▸ Extrait choisi:
Signe du caractère sensible du sujet, le gouvernement rwandais a réagi avant même la publication, mardi 10 octobre, du rapport de Human Rights Watch (HRW) sur la répression que mène Kigali en dehors de son territoire. L’organisation non gouvernementale (ONG) « continue à dépeindre une image fausse du Rwanda, qui n’existe que dans son imagination », a réagi Yolande Makolo, la porte-parole du gouvernement rwandais lundi. Kigali et l’ONG entretiennent depuis des décennies une relation tendue, l’organisation dénonçant régulièrement des violations des droits humains dans le pays, notamment des détentions arbitraires et des assassinats extrajudiciaires.
Cette fois-ci, c’est une enquête intitulée « “Rejoins-nous ou tu mourras”, la répression extraterritoriale exercée par le Rwanda » qui agace Kigali. L’organisation de défense des droits de l’homme se penche sur la façon dont le régime de Paul Kagamé, au pouvoir de facto depuis la fin du génocide des Tutsi en 1994 et qui a annoncé qu’il briguerait un quatrième mandat en 2024, tente de faire taire toute opposition politique.

▸ Fiches de données:
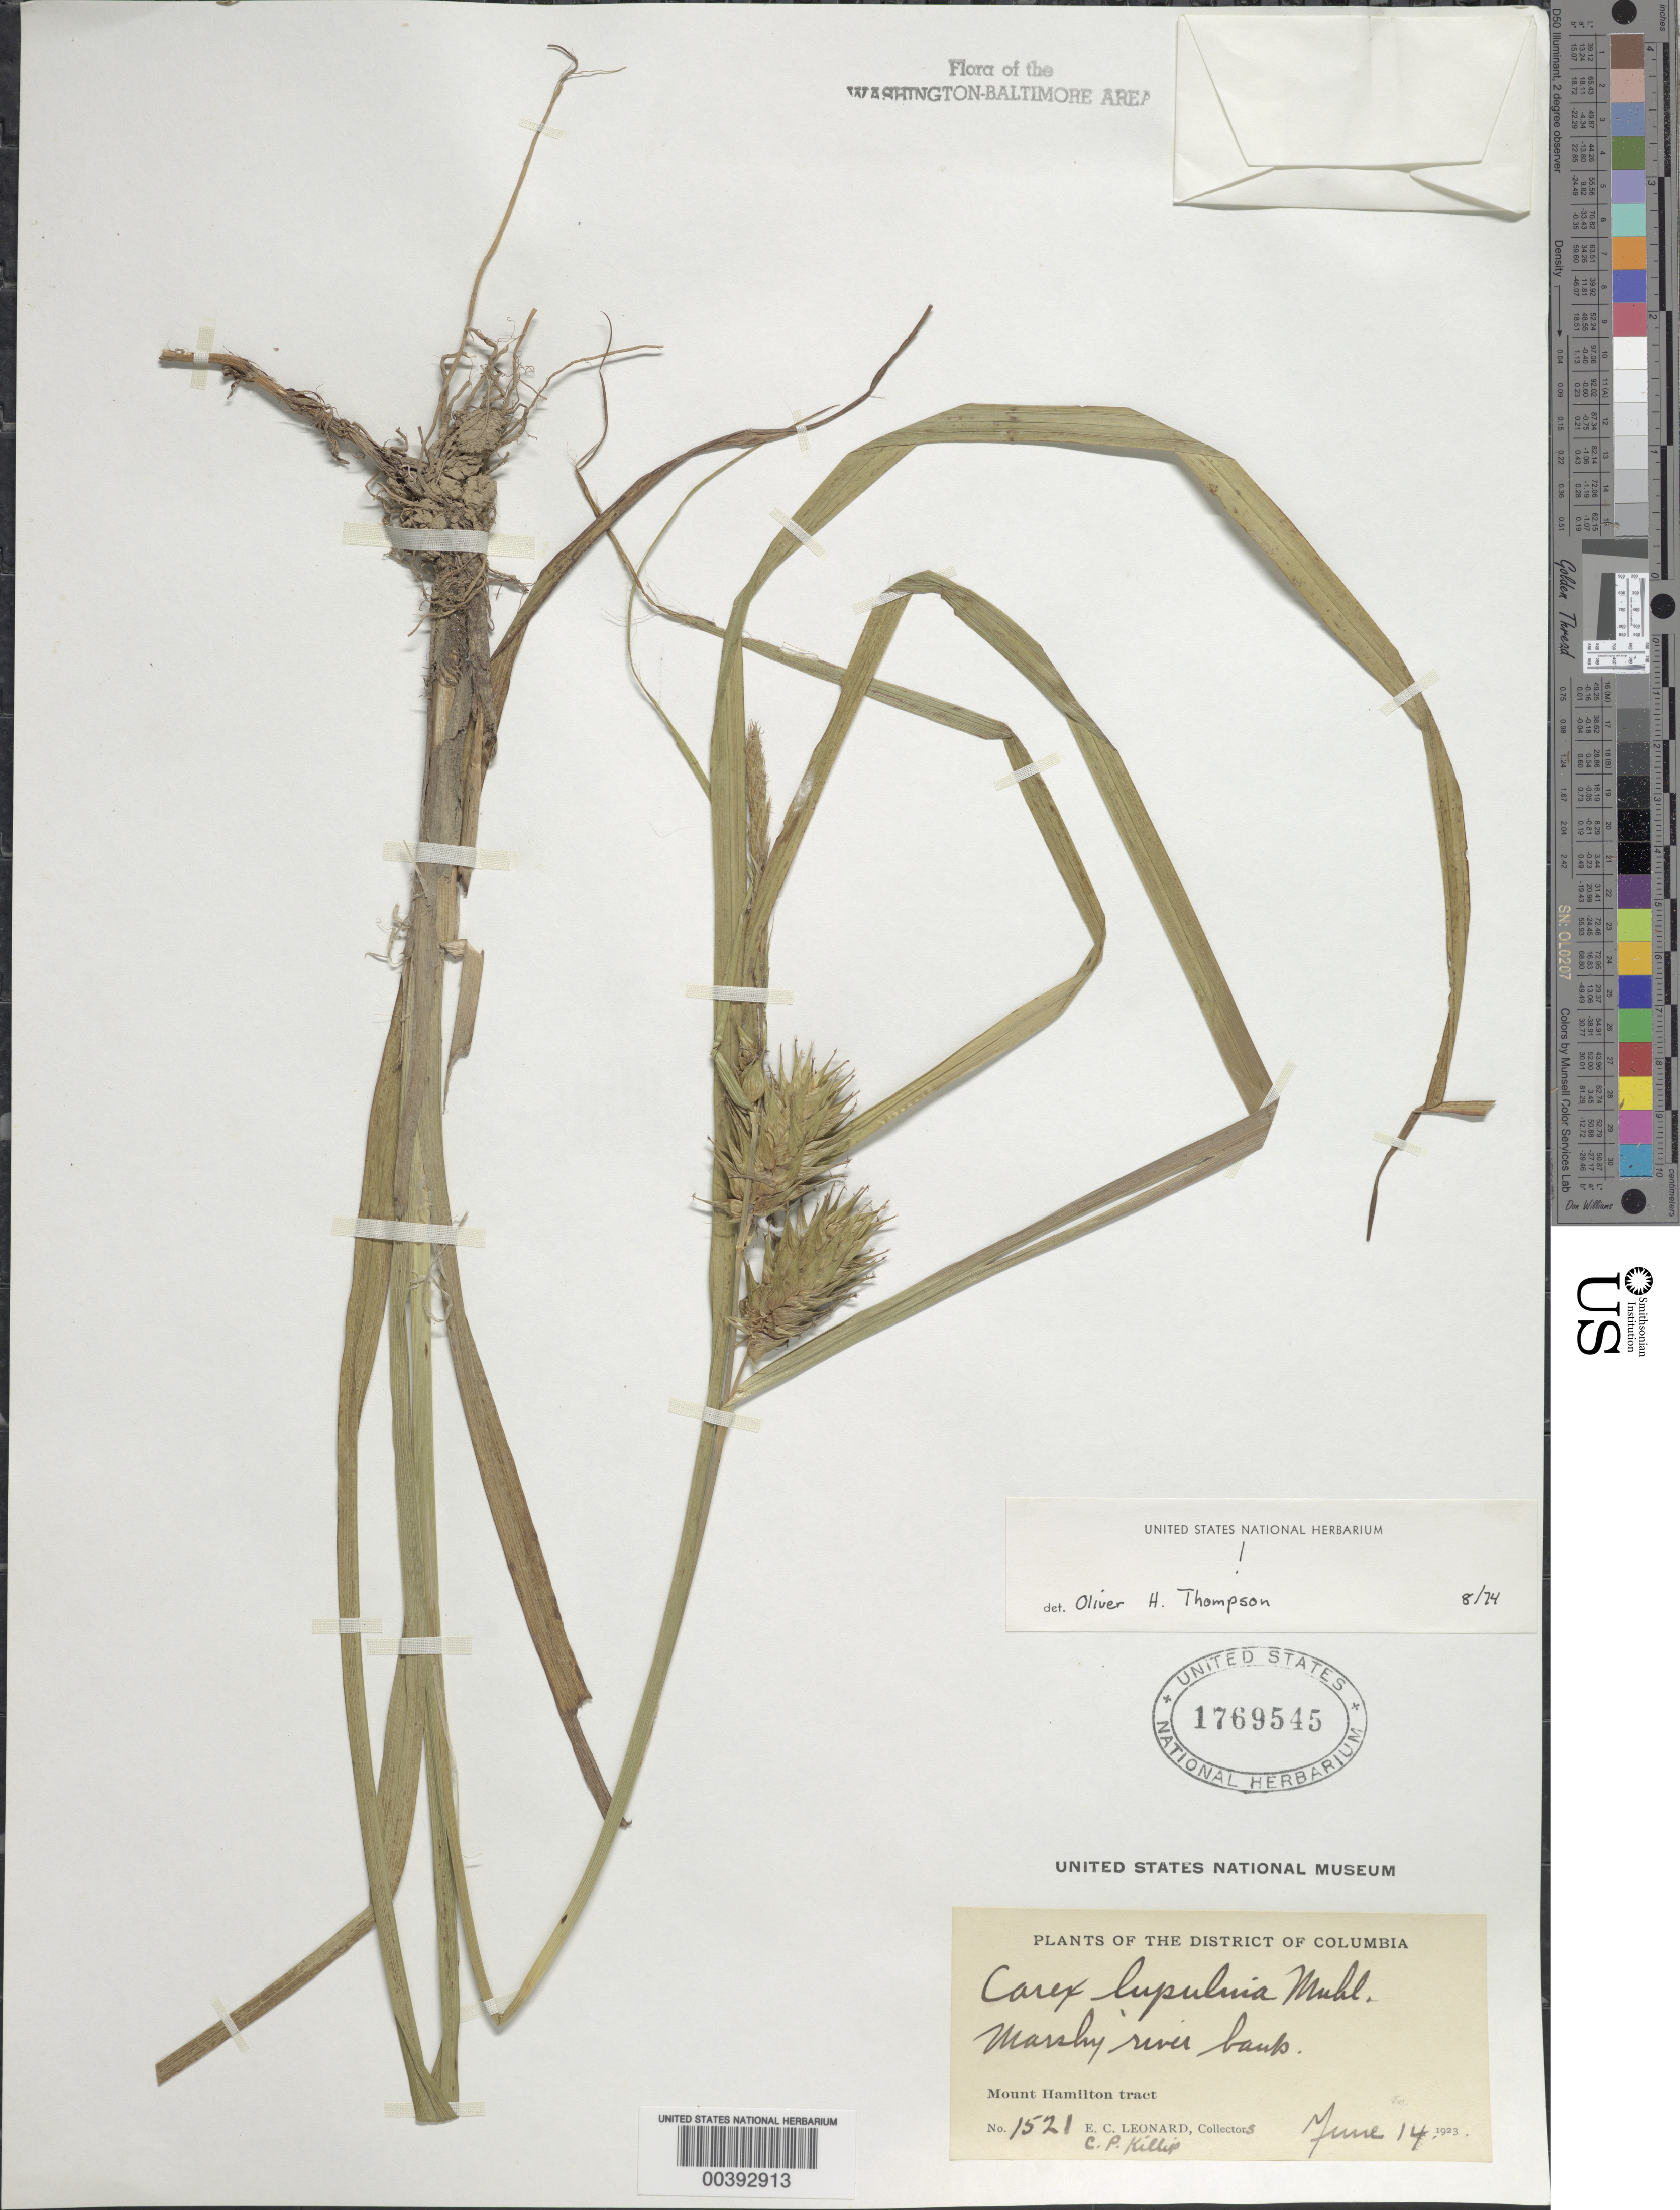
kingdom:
* * *
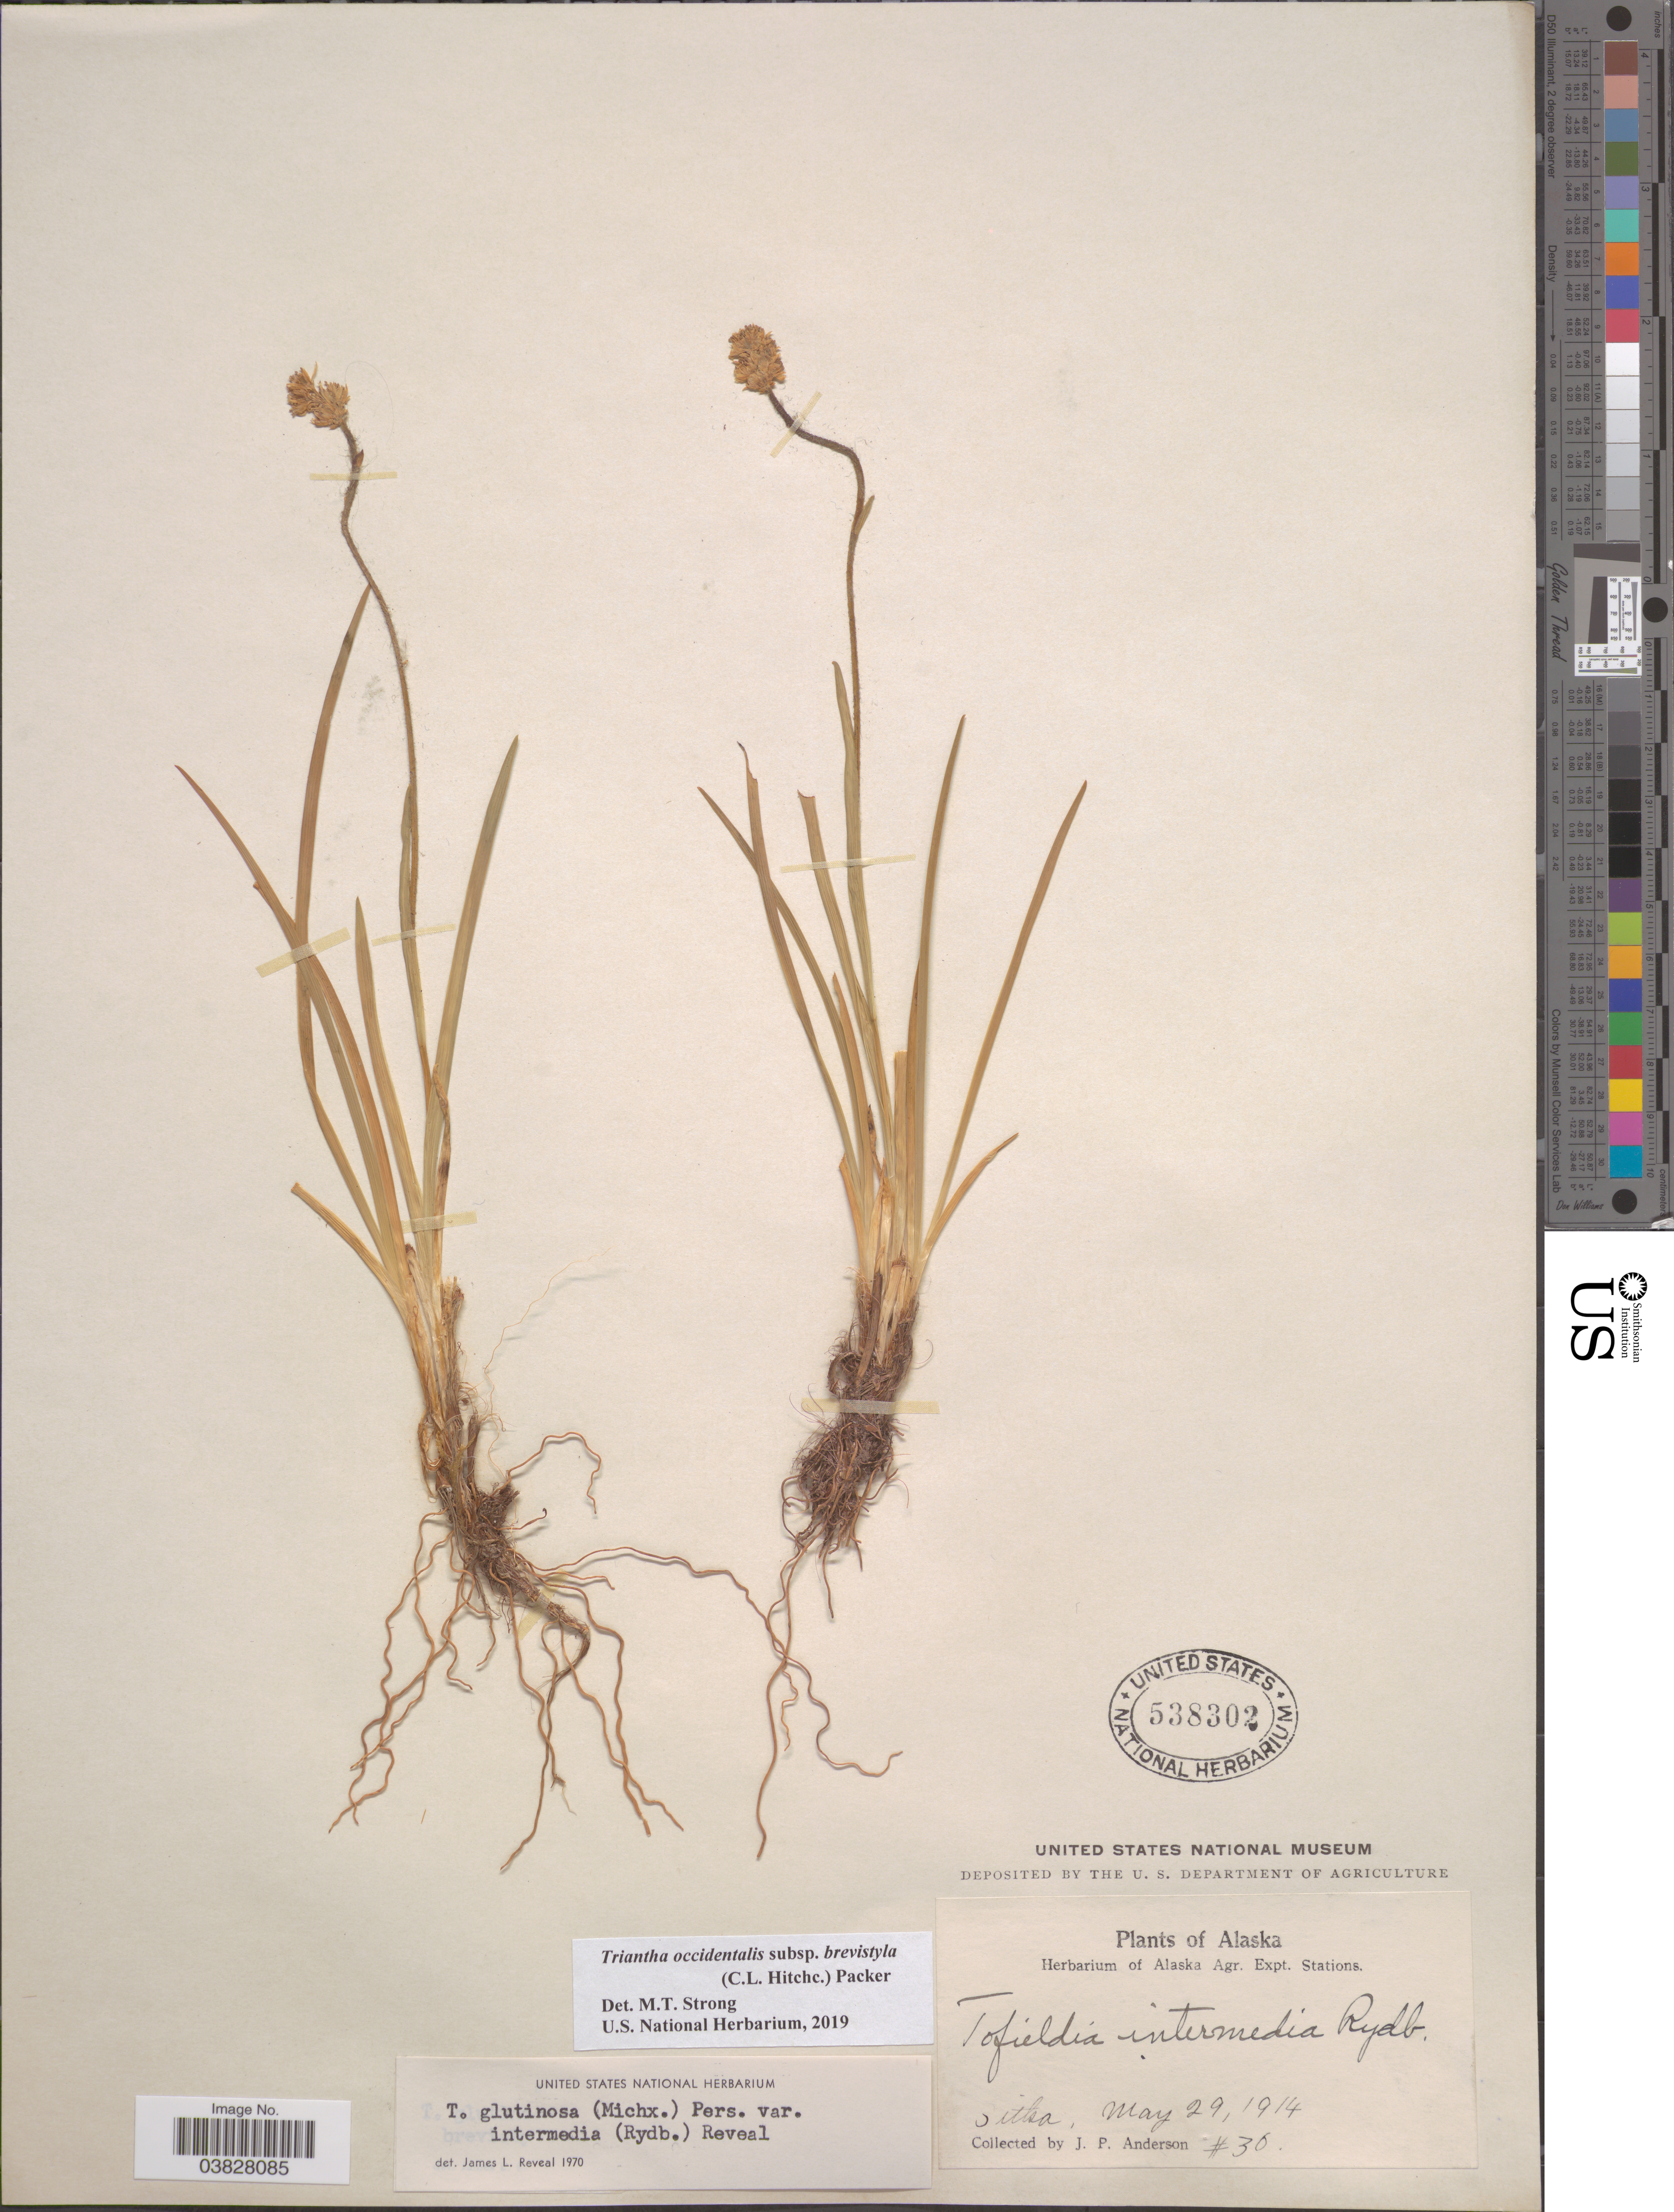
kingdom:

▸ Consigne:
Traduisez en anglais, s'il vous plaît, cette phrase de l'extrait sur le rapport de Human Rights Watch : « Kigali et l’ONG entretiennent depuis des décennies une relation tendue, l’organisation dénonçant régulièrement des violations des droits humains dans le pays, notamment des détentions arbitraires et des assassinats extrajudiciaires. »

▸ Résultat:
Kigali and the NGO have had a tense relationship for decades, with the organization regularly denouncing human rights violations in the country, notably arbitrary detentions and extrajudicial killings.